Clarice: I feel like a lot of people ... forgot about how taking away the free movement of people would affect them.

What should happen next?

Emily: We’ve voted to leave, whether or not people were misinformed, and I do think now we should go through with it, and face whatever consequences. Personally, I wouldn’t have voted to leave, because I do think there are a lot of benefits to being in the European Union, but I don’t think we should have a second referendum, just because we didn’t like the result.

William: Although Brexit is very big, we shouldn’t forget about the other things. We need to get on with it.

Piper: We need to leave now. The country has spoken and Theresa May has to act on what we’ve done. [May’s deal] was like we were in the EU, but we’re not. It was almost like a half Brexit. That’s not what the country voted for.

Who understands the Irish Border issue? [About half the hands in the room go up]

Freya: I’m half-Irish. My family are from Sligo and Enniskillen, so we’ve got both sides of the Border covered. The Good Friday agreement established a soft border. People who live near the Border travel freely back and forth. There’s no Border control, no Border check, no feeling of difference. By putting a hard border there, it will make everything that was solved by the Good Friday agreement completely void. It will make people feel completely separate from each other. It will mean people have to travel through border control every single day to work. You can’t erase the Good Friday agreement just because England’s bigger.

What message would you give to the politicians who are deciding your future?

Princess: Take into consideration all the consequences of your decisions.

Emily: Look at the wider ramifications. What’s going to happen 10 or 20 years down the line?

Piper: Listen to what the people have already said, and leave.

Nishan: They should take everything into account and make a good decision.

Niamh: Cast aside the infighting and keep the national interest in mind. Find a better compromise.

Parts of this conversation have been edited for clarity and length

Hull University students on Brexit: “It’s one of the worst things that ever happened”

Sam Page, a student of politics at Hull University, was too young to vote last time, but if there is a second referendum – a prospect he does not support – he knows exactly what he will do. “I will vote for Brexit. My reasoning is economic sovereignty and the British parliament being the final say in the British land. I do want to be part of Europe, but I want to be part of the EC (European Community), of the Europe before the Lisbon treaty, not the current EU.”

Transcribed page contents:
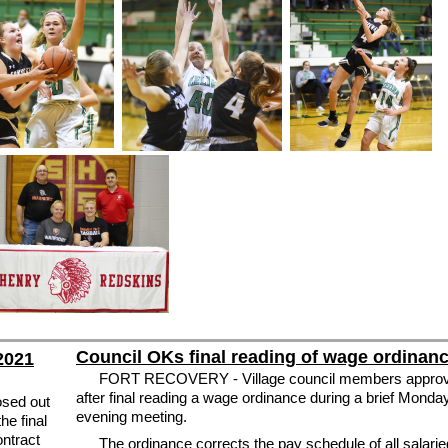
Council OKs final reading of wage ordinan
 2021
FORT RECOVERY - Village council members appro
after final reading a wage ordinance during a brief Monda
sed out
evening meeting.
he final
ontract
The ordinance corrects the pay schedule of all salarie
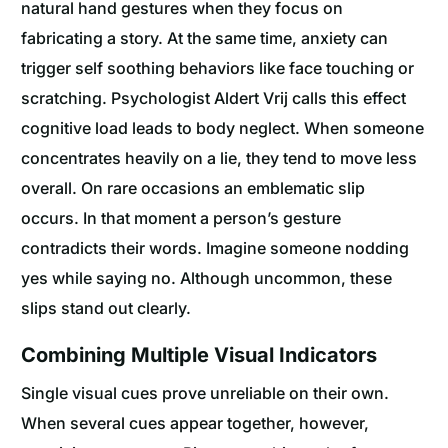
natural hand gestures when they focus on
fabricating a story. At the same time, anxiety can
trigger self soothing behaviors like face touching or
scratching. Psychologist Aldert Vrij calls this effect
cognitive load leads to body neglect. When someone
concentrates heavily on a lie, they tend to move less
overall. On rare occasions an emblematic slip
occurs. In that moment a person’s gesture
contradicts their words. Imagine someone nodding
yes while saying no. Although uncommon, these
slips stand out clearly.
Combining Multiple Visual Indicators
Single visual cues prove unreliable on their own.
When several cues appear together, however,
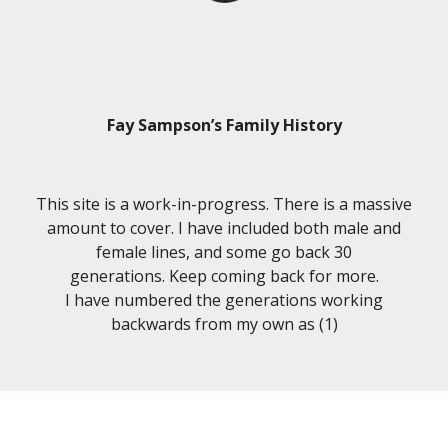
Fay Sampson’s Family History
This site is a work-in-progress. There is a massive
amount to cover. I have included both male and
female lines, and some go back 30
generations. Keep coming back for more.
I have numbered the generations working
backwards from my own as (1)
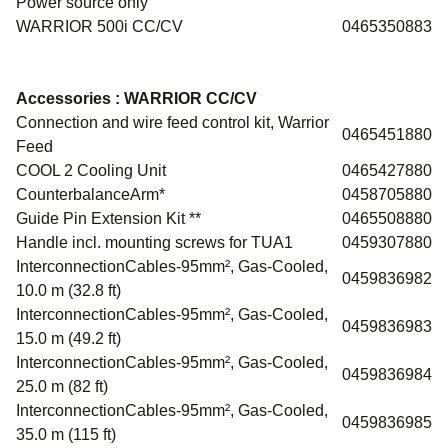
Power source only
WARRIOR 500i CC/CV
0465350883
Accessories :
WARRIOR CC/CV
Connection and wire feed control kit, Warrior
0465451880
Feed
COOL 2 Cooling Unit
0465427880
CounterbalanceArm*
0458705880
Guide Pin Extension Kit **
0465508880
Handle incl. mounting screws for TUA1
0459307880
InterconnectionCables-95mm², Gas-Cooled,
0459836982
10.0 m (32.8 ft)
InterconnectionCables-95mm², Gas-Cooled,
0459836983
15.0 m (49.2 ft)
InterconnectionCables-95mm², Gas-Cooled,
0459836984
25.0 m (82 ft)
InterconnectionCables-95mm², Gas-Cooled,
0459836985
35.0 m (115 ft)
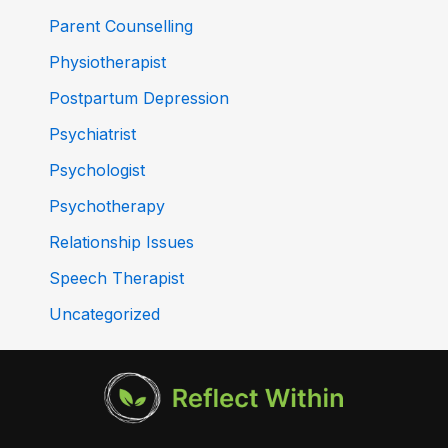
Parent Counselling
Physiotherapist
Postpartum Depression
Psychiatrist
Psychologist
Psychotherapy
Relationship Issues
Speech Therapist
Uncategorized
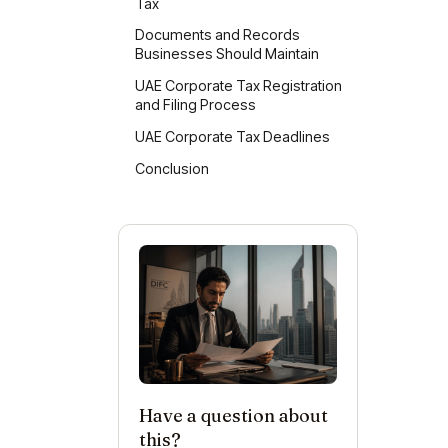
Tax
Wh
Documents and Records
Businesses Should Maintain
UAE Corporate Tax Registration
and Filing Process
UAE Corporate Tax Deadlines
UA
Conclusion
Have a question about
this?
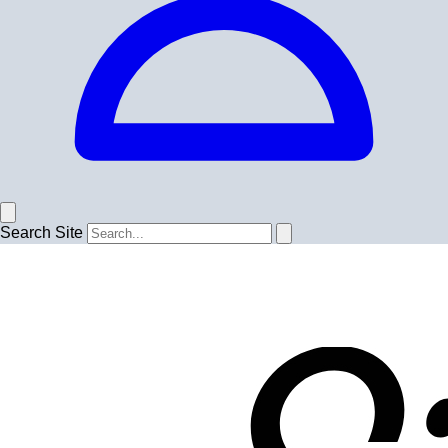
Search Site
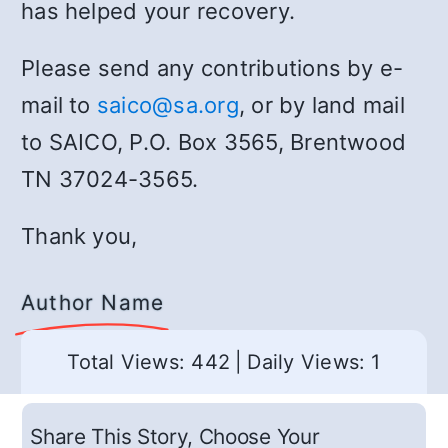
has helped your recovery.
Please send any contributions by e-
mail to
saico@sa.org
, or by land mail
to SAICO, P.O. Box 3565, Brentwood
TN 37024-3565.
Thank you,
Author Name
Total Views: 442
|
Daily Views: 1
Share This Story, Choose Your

§ TASK BRIEF:
In the Brexit discussion, please name the two places Freya says her family comes from.

§ RESPONSE BELOW:
Sligo and Enniskillen.